Most times took within a seconds of the above time (4 mins and 22 seconds). Interestingly there's less of a performance swing between -01 and -02 settings than between -03 and -02. Overall, there's a different of around 16 seconds between -01 and -03 run times. I would be interested to see what kind of performance increases could be achieved on larger file compressions. 

Sunday, March 1, 2020

Lab4

For lab 4, our group chose to do option 1 and 4.

Part 1 proved the most challenging. Our group managed to get the input to only receive numbers from the user (after several kind of embarrassing mixups between hexadecimal values and their decimal equivalent). We couldn't get the numbers to add though, and this kind of fell to the wayside while we finished part 4.

For part 4, we chose to start the screen on black. Pushing an arrow key will increment or decrement (depending on direction) the colour we store in the screen and redraw the screen. The most challenging part was getting the proper line on the text screen to highlight.

Friday, January 31, 2020

Lab 3

The program we chose to complete for this lab was pong. For something that seemed relatively simple, there were some complications with it. One thing that seems obvious now but wasn't at the time was that we needed something to delay the drawing of the "ball" on the screen so that it didn't just instantly fly all over the place and the game would be unplayable.

We used the following code for our "sleep function"

delay: iny
cpy #$FF
bne delay

ldy #$00
inx
cpx #$06
bne delay

The above function just gives the processor busy work for a while until it should draw again. In other languages you can call built in methods like sleep for this kind of thing. It was interesting to get a look behind the scenes at what the processor could potentially be doing to make these "sleep" functions happen, though in a real system it would probably be working on other tasks rather than just counting.

Thursday, January 23, 2020

Lab 2

For lab 2, we were required to write assembly code to colour the edges of the bitmap screen. The first thing that struck me about this lab is just how hard it is to do even the simplest things with assembly. Even something as simple as adding a value to another value is not quite as straight forward as in other languages.

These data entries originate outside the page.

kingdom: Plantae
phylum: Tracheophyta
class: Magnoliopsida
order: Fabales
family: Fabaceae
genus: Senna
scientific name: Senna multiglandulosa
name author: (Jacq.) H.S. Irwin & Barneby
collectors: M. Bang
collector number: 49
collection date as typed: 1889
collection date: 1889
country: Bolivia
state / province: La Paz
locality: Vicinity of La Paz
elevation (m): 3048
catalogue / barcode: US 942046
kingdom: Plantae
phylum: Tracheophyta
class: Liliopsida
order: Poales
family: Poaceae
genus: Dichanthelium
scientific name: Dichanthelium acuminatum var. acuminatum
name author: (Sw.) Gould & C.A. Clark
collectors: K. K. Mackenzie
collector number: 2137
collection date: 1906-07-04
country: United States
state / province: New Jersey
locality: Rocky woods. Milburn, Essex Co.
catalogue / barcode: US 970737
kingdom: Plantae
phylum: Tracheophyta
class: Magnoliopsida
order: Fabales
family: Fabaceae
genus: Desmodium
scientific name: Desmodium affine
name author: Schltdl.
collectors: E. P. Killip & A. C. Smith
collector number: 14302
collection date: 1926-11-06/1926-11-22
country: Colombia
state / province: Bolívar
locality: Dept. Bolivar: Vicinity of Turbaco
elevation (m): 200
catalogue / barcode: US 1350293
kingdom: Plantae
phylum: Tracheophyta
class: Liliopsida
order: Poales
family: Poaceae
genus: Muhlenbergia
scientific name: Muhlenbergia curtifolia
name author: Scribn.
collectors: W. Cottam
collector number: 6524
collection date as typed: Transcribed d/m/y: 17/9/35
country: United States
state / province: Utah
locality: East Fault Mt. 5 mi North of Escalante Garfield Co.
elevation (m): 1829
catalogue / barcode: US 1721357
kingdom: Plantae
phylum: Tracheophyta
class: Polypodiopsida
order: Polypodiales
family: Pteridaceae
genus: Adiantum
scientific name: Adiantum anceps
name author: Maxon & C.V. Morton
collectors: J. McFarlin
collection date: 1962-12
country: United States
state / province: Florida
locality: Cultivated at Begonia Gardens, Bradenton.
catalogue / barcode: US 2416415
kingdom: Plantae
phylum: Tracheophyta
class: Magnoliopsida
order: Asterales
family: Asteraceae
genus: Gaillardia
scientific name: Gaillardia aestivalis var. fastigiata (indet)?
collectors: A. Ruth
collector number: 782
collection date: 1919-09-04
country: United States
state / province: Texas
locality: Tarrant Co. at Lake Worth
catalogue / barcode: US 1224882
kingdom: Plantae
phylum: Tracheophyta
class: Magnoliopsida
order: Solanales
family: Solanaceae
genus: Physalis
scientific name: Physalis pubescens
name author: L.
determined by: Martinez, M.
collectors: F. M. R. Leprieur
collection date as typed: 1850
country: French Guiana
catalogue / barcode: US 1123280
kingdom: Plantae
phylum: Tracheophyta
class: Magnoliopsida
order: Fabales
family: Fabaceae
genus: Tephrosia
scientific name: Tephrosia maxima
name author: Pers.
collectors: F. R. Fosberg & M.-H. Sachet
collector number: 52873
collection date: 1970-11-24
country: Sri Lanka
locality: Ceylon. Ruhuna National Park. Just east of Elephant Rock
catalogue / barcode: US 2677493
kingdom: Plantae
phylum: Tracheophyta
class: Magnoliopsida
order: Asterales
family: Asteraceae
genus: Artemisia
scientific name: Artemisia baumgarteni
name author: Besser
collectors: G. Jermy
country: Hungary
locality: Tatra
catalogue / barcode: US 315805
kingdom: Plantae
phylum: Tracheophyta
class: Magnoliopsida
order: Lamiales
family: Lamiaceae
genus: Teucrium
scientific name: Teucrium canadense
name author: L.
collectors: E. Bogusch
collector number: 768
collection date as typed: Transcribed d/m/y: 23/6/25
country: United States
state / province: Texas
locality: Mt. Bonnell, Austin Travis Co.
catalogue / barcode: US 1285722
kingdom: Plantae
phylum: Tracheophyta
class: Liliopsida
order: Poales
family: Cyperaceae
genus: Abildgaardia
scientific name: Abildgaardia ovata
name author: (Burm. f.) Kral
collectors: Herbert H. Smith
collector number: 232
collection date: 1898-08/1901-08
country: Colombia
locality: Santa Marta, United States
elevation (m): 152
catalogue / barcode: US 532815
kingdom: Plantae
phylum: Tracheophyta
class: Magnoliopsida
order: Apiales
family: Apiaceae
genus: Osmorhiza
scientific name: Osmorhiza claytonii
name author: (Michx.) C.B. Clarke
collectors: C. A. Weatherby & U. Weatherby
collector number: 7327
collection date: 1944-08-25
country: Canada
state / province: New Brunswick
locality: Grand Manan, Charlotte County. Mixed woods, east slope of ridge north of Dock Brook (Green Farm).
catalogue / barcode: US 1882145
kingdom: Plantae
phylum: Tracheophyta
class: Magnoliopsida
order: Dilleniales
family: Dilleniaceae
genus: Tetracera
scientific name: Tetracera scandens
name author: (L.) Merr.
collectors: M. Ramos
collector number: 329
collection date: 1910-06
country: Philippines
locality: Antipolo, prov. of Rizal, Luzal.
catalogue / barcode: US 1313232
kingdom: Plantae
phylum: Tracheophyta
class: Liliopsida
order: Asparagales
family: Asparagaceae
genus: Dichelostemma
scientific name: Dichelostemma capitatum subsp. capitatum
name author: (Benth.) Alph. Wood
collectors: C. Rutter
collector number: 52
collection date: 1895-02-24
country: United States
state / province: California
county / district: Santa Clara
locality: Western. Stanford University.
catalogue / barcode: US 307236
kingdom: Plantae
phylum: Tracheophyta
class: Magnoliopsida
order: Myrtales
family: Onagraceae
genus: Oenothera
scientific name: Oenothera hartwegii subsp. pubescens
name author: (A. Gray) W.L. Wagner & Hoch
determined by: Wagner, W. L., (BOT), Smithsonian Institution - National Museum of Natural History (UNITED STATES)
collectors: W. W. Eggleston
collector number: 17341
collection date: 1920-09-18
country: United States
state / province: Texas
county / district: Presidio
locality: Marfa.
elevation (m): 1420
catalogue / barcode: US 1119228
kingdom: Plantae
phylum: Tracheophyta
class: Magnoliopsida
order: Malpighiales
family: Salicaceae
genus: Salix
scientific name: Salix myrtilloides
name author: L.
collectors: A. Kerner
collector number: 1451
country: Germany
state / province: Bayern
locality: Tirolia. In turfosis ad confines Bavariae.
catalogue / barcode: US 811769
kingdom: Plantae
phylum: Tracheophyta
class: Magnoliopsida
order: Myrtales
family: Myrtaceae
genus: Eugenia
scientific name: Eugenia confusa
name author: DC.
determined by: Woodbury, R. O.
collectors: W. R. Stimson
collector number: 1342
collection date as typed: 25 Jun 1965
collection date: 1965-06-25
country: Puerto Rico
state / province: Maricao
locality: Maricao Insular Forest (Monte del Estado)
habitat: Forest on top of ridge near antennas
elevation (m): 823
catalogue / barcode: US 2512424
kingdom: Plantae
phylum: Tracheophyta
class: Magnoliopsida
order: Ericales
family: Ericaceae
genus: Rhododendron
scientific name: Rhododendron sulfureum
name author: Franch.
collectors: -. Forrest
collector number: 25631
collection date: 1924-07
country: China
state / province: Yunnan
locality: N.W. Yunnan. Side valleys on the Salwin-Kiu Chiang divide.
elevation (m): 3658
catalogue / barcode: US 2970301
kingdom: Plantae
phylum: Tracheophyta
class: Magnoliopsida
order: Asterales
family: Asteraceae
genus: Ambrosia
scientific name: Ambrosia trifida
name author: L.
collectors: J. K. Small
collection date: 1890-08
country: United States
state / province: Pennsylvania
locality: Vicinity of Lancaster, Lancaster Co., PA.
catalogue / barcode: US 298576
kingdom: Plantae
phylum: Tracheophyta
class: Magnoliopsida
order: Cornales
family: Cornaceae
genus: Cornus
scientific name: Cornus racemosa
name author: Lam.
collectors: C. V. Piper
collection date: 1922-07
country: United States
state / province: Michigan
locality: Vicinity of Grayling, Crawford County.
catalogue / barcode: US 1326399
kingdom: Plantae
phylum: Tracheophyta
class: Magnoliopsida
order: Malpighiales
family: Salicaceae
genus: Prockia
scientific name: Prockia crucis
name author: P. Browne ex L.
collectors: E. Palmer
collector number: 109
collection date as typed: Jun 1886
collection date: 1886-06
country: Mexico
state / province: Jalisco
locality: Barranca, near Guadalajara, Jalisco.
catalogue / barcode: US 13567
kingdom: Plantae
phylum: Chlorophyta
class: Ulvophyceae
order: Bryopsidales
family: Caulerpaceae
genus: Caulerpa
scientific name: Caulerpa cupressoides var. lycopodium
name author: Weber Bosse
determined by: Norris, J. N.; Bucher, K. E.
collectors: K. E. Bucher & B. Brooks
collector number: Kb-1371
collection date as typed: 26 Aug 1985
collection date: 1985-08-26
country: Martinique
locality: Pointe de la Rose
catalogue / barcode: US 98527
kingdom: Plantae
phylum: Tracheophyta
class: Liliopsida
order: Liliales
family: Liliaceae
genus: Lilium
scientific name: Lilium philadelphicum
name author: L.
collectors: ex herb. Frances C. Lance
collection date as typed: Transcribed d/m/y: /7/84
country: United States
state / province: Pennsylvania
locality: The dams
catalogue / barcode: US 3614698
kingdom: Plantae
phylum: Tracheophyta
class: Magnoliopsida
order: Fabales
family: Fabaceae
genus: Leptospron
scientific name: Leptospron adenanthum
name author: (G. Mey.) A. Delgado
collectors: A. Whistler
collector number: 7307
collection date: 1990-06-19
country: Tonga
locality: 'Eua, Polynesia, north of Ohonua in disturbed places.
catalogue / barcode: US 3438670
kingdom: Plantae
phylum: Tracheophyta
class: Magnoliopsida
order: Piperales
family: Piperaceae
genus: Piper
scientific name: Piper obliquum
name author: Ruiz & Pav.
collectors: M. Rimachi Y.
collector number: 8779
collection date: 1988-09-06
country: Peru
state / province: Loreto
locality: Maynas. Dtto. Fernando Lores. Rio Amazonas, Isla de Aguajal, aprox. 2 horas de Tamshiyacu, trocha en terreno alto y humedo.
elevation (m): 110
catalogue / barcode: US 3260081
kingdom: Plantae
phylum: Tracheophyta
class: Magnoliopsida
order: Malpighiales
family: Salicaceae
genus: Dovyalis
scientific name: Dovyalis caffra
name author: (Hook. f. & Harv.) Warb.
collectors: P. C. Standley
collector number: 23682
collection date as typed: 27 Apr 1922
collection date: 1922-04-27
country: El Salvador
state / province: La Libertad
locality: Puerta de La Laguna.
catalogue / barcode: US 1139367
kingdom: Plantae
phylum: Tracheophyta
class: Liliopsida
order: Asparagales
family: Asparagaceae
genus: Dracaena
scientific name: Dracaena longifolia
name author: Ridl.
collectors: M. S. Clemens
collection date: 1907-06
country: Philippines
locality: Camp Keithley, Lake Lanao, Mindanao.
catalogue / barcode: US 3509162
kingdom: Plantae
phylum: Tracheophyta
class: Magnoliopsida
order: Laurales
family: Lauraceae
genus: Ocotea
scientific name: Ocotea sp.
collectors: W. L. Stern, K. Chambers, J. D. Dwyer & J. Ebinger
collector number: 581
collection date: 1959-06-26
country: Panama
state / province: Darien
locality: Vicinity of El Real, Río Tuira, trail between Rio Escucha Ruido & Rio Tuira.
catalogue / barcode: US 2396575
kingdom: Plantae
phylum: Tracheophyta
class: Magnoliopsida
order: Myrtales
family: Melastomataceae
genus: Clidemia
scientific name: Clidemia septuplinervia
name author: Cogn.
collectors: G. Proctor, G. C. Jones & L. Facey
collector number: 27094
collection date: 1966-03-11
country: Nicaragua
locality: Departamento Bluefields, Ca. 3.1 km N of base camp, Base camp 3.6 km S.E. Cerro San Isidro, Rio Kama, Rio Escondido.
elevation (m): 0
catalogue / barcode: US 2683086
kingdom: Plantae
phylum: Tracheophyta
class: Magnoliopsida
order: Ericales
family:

tya ;move y value to a for adding command
adc #$1f ;add 32 to accumulator (display is 32 pixels wide)
tay ;transfer new value back to y

The above code for example, seems much more daunting than just typing "y += 32;" in c or java. One of the biggest issues i ran into with this lab was that I didn't really understand what the carry flag was or where it came from. It was ultimately explained in class, but until then, it just seemed like my results were getting a 1 added to them at random. It did create some interesting results on the bit map screen at least. I learned that CLC should be used before attempting to do addition in most cases.


Below is the code for lab 2.


        lda #$00 ; set a pointer at $40 to point to $0200
sta $40
lda #$02
sta $41

lda #$05 ; colour
ldy #$00 ; set index to 0

loop: sta ($40),y ; set pixel
iny ; increment index
cpy #$20
bne loop ; continue until done the page

ldy #$E0 ; last line of 5
lda #$05 ; set page to 5
sta $41 ; set page to 5
lda #$06
loop2:

sta ($40),y
iny
cpy #$00
bne loop2

ldy #$00
lda #$00 ; set a pointer at $40 to point to $0200
sta $40
lda #$02
sta $41

loop3:
clc
lda #$07
sta ($40),y
tya ;move y value to a for adding command
adc #$1f ;add 32 to accumulator (display is 32 pixels wide)
tay ;transfer new value back to y
lda #$04 ;load purple
sta ($40),y
iny ;increment to start of next line
cpy #$00 ;check if finished page
bne loop3
inc $41 ;increment page
ldx $41 ;load value of page
cpx #$06 ;check if passed end of display
bne loop3